▶ **DESCRIPTION OF THE TASK**: Treat the line containing "(f) The annual license fee is $2,200." as the first line of the answer and the last line of the data as its final line, reproducing every line between exactly.
* * *
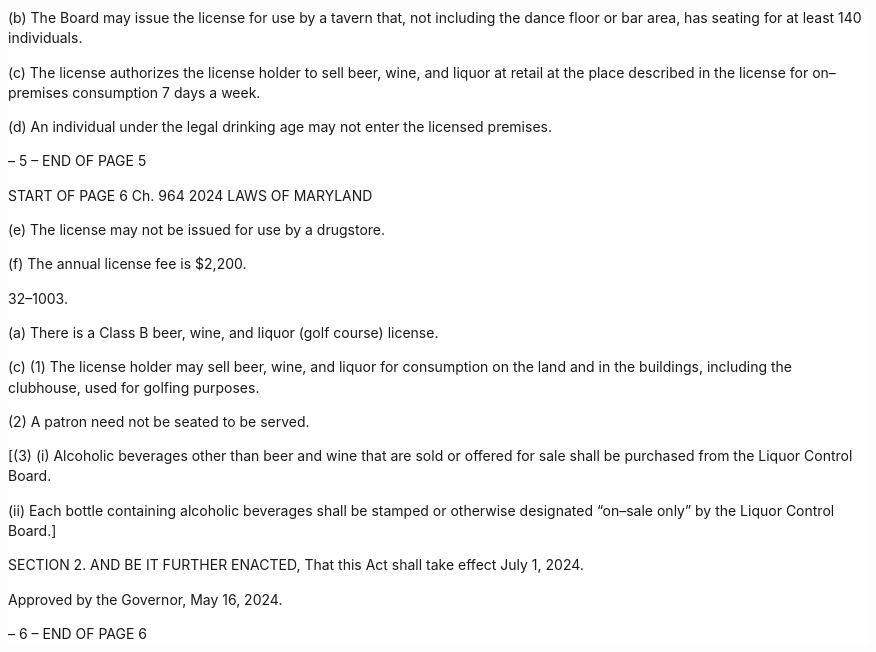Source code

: (b) The Board may issue the license for use by a tavern that, not including the
dance floor or bar area, has seating for at least 140 individuals.

(c) The license authorizes the license holder to sell beer, wine, and liquor at retail
at the place described in the license for on–premises consumption 7 days a week.

(d) An individual under the legal drinking age may not enter the licensed
premises.

– 5 –
END OF PAGE 5

START OF PAGE 6
Ch. 964 2024 LAWS OF MARYLAND

(e) The license may not be issued for use by a drugstore.

(f) The annual license fee is $2,200.

32–1003.

(a) There is a Class B beer, wine, and liquor (golf course) license.

(c) (1) The license holder may sell beer, wine, and liquor for consumption on
the land and in the buildings, including the clubhouse, used for golfing purposes.

(2) A patron need not be seated to be served.

[(3) (i) Alcoholic beverages other than beer and wine that are sold or
offered for sale shall be purchased from the Liquor Control Board.

(ii) Each bottle containing alcoholic beverages shall be stamped or
otherwise designated “on–sale only” by the Liquor Control Board.]

SECTION 2. AND BE IT FURTHER ENACTED, That this Act shall take effect July
1, 2024.

Approved by the Governor, May 16, 2024.

– 6 –
END OF PAGE 6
* * *
▶ **TASK RESPONSE**:
(f) The annual license fee is $2,200.

32–1003.

(a) There is a Class B beer, wine, and liquor (golf course) license.

(c) (1) The license holder may sell beer, wine, and liquor for consumption on
the land and in the buildings, including the clubhouse, used for golfing purposes.

(2) A patron need not be seated to be served.

[(3) (i) Alcoholic beverages other than beer and wine that are sold or
offered for sale shall be purchased from the Liquor Control Board.

(ii) Each bottle containing alcoholic beverages shall be stamped or
otherwise designated “on–sale only” by the Liquor Control Board.]

SECTION 2. AND BE IT FURTHER ENACTED, That this Act shall take effect July
1, 2024.

Approved by the Governor, May 16, 2024.

– 6 –
END OF PAGE 6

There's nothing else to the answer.